**Your assignment:**
Once the line containing "НАЛОГИ НА ПРИБЫЛЬ, ДОХОДЫ, Утвержденные" is found, retype it and each line after it through the last entry below, word for word, and nothing else.

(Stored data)
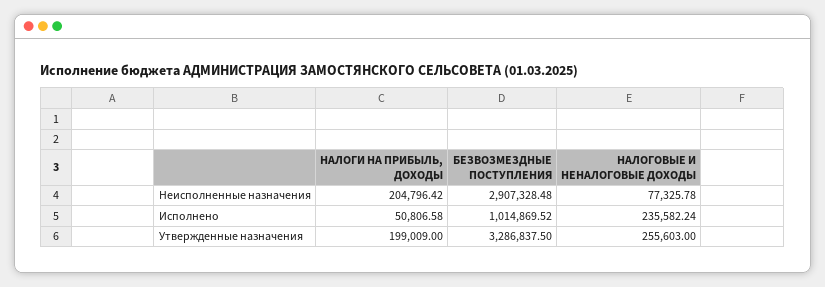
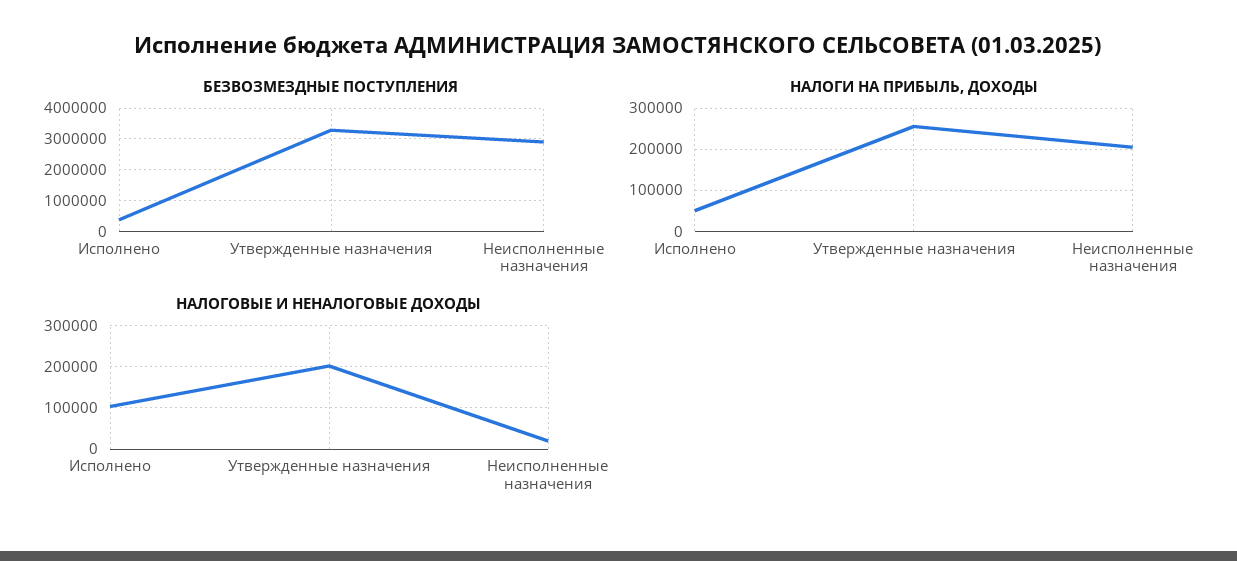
НАЛОГОВЫЕ И НЕНАЛОГОВЫЕ ДОХОДЫ, Неисполненные назначения: 77325.78 -> 20000
БЕЗВОЗМЕЗДНЫЕ ПОСТУПЛЕНИЯ, Исполнено: 1014869.52 -> 400000
НАЛОГОВЫЕ И НЕНАЛОГОВЫЕ ДОХОДЫ, Исполнено: 235582.24 -> 100000
НАЛОГИ НА ПРИБЫЛЬ, ДОХОДЫ, Утвержденные назначения: 199009 -> 260000
НАЛОГОВЫЕ И НЕНАЛОГОВЫЕ ДОХОДЫ, Утвержденные назначения: 255603 -> 200000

**Answer space:**
НАЛОГИ НА ПРИБЫЛЬ, ДОХОДЫ, Утвержденные назначения: 199009 -> 260000
НАЛОГОВЫЕ И НЕНАЛОГОВЫЕ ДОХОДЫ, Утвержденные назначения: 255603 -> 200000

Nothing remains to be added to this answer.